The reason for this survey of hazardous substances in crabs from the rest of Norway is the finding of high concentrations of cadmium in crabs from Salten in Nordland. In both 2009 and 2010, the cadmium content of samples from this area has been higher than the upper limit in crab claw meat permitted by the European Union (EU) and Norway. Cadmium is a toxic heavy metal that accumulates in the bodies of crustaceans, fish, other animals and humans.
Both claw meat and brown meat will be analysed for their content of heavy metals such as lead, cadmium and mercury, as well as of organic environmental toxins such as PCBs, dioxins, brominated flame retardants and perfluorates.
Since 2001, NIFES has been analysing crustaceans for a number of areas as part of a major monitoring programme on behalf of the Norwegian Food Safety Authority, the National Shellfish Production Inspection Programme.
“Our 2010 monitoring results confirmed that crabs from around Salten have high levels of cadmium,” says Frantzen.

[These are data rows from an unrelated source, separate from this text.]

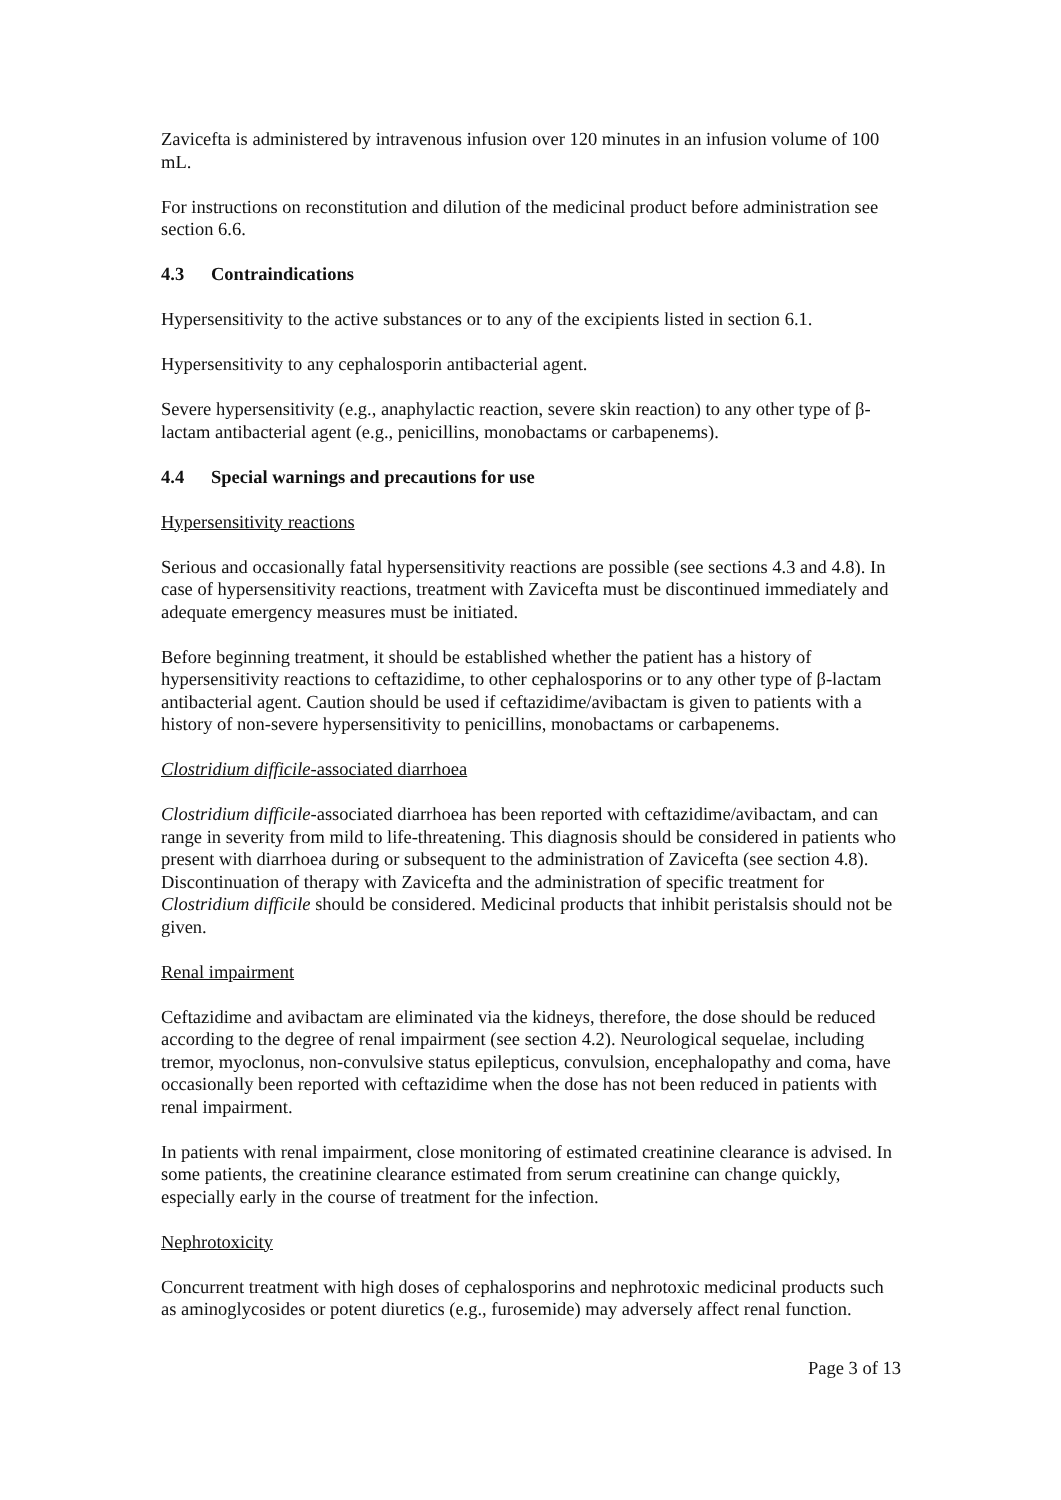Zavicefta is administered by intravenous infusion over 120 minutes in an infusion volume of 100 mL.
For instructions on reconstitution and dilution of the medicinal product before administration see section 6.6.
4.3 Contraindications
Hypersensitivity to the active substances or to any of the excipients listed in section 6.1.
Hypersensitivity to any cephalosporin antibacterial agent.
Severe hypersensitivity (e.g., anaphylactic reaction, severe skin reaction) to any other type of β-lactam antibacterial agent (e.g., penicillins, monobactams or carbapenems).
4.4 Special warnings and precautions for use
Hypersensitivity reactions
Serious and occasionally fatal hypersensitivity reactions are possible (see sections 4.3 and 4.8). In case of hypersensitivity reactions, treatment with Zavicefta must be discontinued immediately and adequate emergency measures must be initiated.
Before beginning treatment, it should be established whether the patient has a history of hypersensitivity reactions to ceftazidime, to other cephalosporins or to any other type of β-lactam antibacterial agent. Caution should be used if ceftazidime/avibactam is given to patients with a history of non-severe hypersensitivity to penicillins, monobactams or carbapenems.
Clostridium difficile-associated diarrhoea
Clostridium difficile-associated diarrhoea has been reported with ceftazidime/avibactam, and can range in severity from mild to life-threatening. This diagnosis should be considered in patients who present with diarrhoea during or subsequent to the administration of Zavicefta (see section 4.8). Discontinuation of therapy with Zavicefta and the administration of specific treatment for Clostridium difficile should be considered. Medicinal products that inhibit peristalsis should not be given.
Renal impairment
Ceftazidime and avibactam are eliminated via the kidneys, therefore, the dose should be reduced according to the degree of renal impairment (see section 4.2). Neurological sequelae, including tremor, myoclonus, non-convulsive status epilepticus, convulsion, encephalopathy and coma, have occasionally been reported with ceftazidime when the dose has not been reduced in patients with renal impairment.
In patients with renal impairment, close monitoring of estimated creatinine clearance is advised. In some patients, the creatinine clearance estimated from serum creatinine can change quickly, especially early in the course of treatment for the infection.
Nephrotoxicity
Concurrent treatment with high doses of cephalosporins and nephrotoxic medicinal products such as aminoglycosides or potent diuretics (e.g., furosemide) may adversely affect renal function.
Page 3 of 13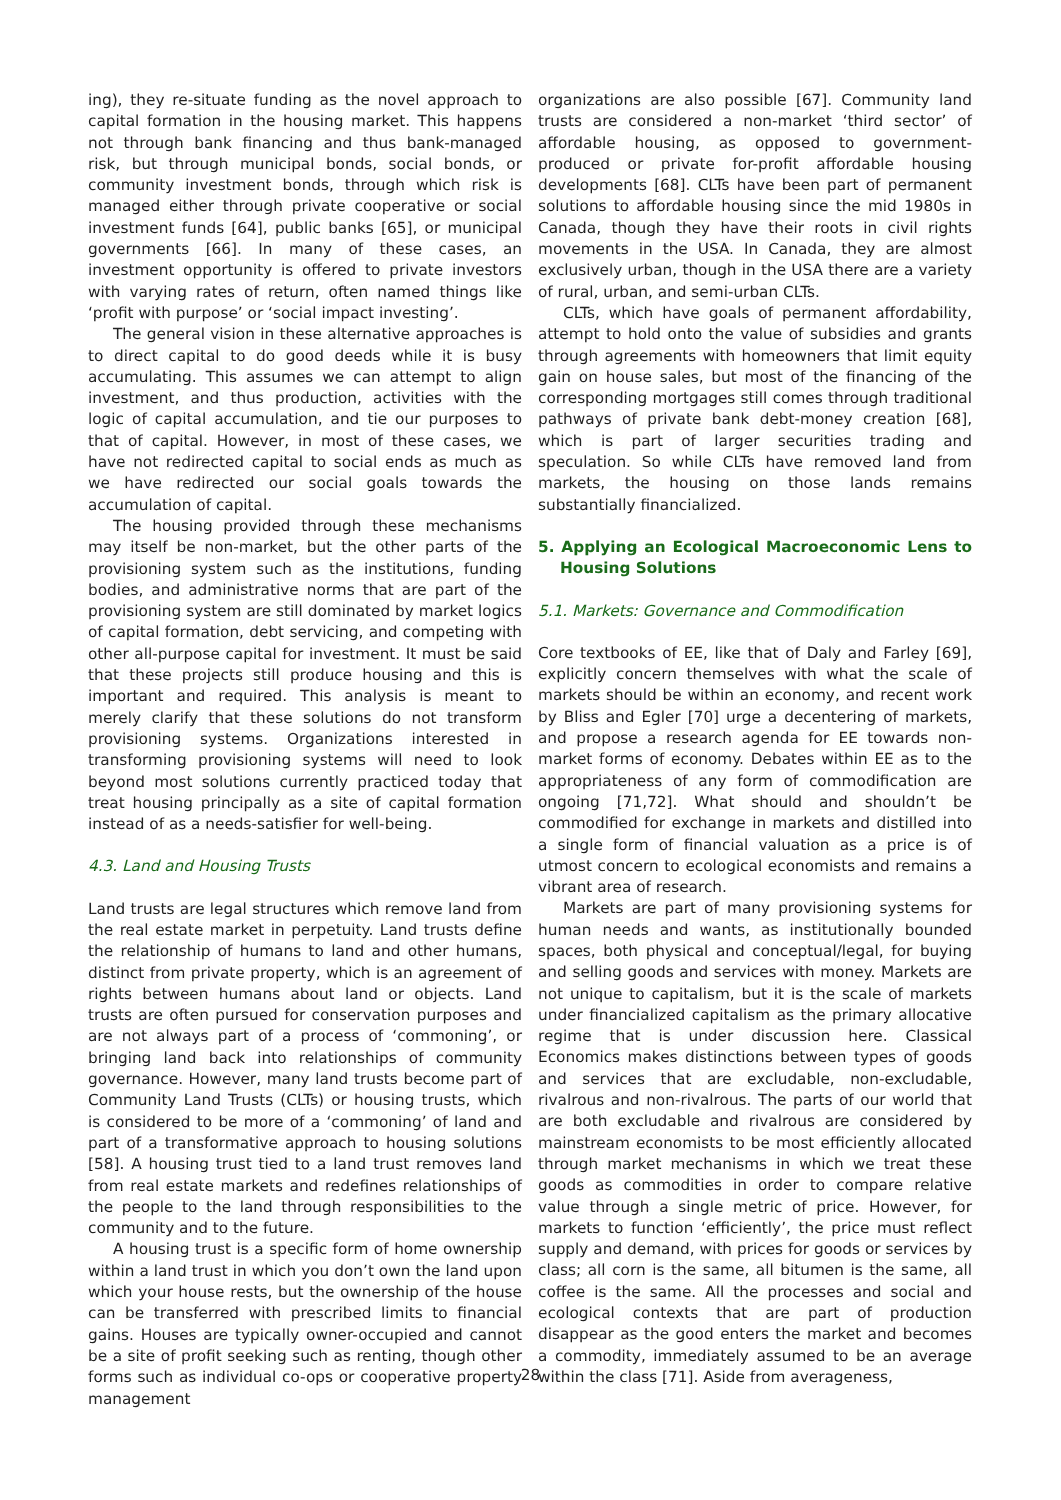ing), they re-situate funding as the novel approach to capital formation in the housing market. This happens not through bank financing and thus bank-managed risk, but through municipal bonds, social bonds, or community investment bonds, through which risk is managed either through private cooperative or social investment funds [64], public banks [65], or municipal governments [66]. In many of these cases, an investment opportunity is offered to private investors with varying rates of return, often named things like ‘profit with purpose’ or ‘social impact investing’.
The general vision in these alternative approaches is to direct capital to do good deeds while it is busy accumulating. This assumes we can attempt to align investment, and thus production, activities with the logic of capital accumulation, and tie our purposes to that of capital. However, in most of these cases, we have not redirected capital to social ends as much as we have redirected our social goals towards the accumulation of capital.
The housing provided through these mechanisms may itself be non-market, but the other parts of the provisioning system such as the institutions, funding bodies, and administrative norms that are part of the provisioning system are still dominated by market logics of capital formation, debt servicing, and competing with other all-purpose capital for investment. It must be said that these projects still produce housing and this is important and required. This analysis is meant to merely clarify that these solutions do not transform provisioning systems. Organizations interested in transforming provisioning systems will need to look beyond most solutions currently practiced today that treat housing principally as a site of capital formation instead of as a needs-satisfier for well-being.
4.3. Land and Housing Trusts
Land trusts are legal structures which remove land from the real estate market in perpetuity. Land trusts define the relationship of humans to land and other humans, distinct from private property, which is an agreement of rights between humans about land or objects. Land trusts are often pursued for conservation purposes and are not always part of a process of ‘commoning’, or bringing land back into relationships of community governance. However, many land trusts become part of Community Land Trusts (CLTs) or housing trusts, which is considered to be more of a ‘commoning’ of land and part of a transformative approach to housing solutions [58]. A housing trust tied to a land trust removes land from real estate markets and redefines relationships of the people to the land through responsibilities to the community and to the future.
A housing trust is a specific form of home ownership within a land trust in which you don’t own the land upon which your house rests, but the ownership of the house can be transferred with prescribed limits to financial gains. Houses are typically owner-occupied and cannot be a site of profit seeking such as renting, though other forms such as individual co-ops or cooperative property management
organizations are also possible [67]. Community land trusts are considered a non-market ‘third sector’ of affordable housing, as opposed to government-produced or private for-profit affordable housing developments [68]. CLTs have been part of permanent solutions to affordable housing since the mid 1980s in Canada, though they have their roots in civil rights movements in the USA. In Canada, they are almost exclusively urban, though in the USA there are a variety of rural, urban, and semi-urban CLTs.
CLTs, which have goals of permanent affordability, attempt to hold onto the value of subsidies and grants through agreements with homeowners that limit equity gain on house sales, but most of the financing of the corresponding mortgages still comes through traditional pathways of private bank debt-money creation [68], which is part of larger securities trading and speculation. So while CLTs have removed land from markets, the housing on those lands remains substantially financialized.
5. Applying an Ecological Macroeconomic Lens to Housing Solutions
5.1. Markets: Governance and Commodification
Core textbooks of EE, like that of Daly and Farley [69], explicitly concern themselves with what the scale of markets should be within an economy, and recent work by Bliss and Egler [70] urge a decentering of markets, and propose a research agenda for EE towards non-market forms of economy. Debates within EE as to the appropriateness of any form of commodification are ongoing [71,72]. What should and shouldn’t be commodified for exchange in markets and distilled into a single form of financial valuation as a price is of utmost concern to ecological economists and remains a vibrant area of research.
Markets are part of many provisioning systems for human needs and wants, as institutionally bounded spaces, both physical and conceptual/legal, for buying and selling goods and services with money. Markets are not unique to capitalism, but it is the scale of markets under financialized capitalism as the primary allocative regime that is under discussion here. Classical Economics makes distinctions between types of goods and services that are excludable, non-excludable, rivalrous and non-rivalrous. The parts of our world that are both excludable and rivalrous are considered by mainstream economists to be most efficiently allocated through market mechanisms in which we treat these goods as commodities in order to compare relative value through a single metric of price. However, for markets to function ‘efficiently’, the price must reflect supply and demand, with prices for goods or services by class; all corn is the same, all bitumen is the same, all coffee is the same. All the processes and social and ecological contexts that are part of production disappear as the good enters the market and becomes a commodity, immediately assumed to be an average within the class [71]. Aside from averageness,
28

Of the 14 samples taken in Salten in summer 2010, three had cadmium concentrations in claw meat that were beyond the permitted limit of 0.5 mg/kg wet weight. The highest level was 1.1 mg/kg, while some samples of brown meat contained as much as 19 mg/kg. Upper limits for brown meat have not been set, but the Food Inspectorate has issued a general advisory for women of child-bearing age and children not to eat crab brown meat.
Samples taken in October and November 2010 from western Norwegian waters had a much lower cadmium content.
On the basis of these 2010 results, the Food Inspectorate has issued a dietary advisory for the area between Saltfjorden and Folda, to the effect that everyone should avoid eating brown meat from edible crabs. The Food Inspectorate also advises limiting the consumption of claw meat from crabs caught in this area.
NIFES have also analysed 15 samples of crab from Salten taken during the summer of 2011.
"Four of these samples contained cadmium higher than the upper limit in crab claw. The samples of brown meat also contained high levels of cadmium," says Frantzen.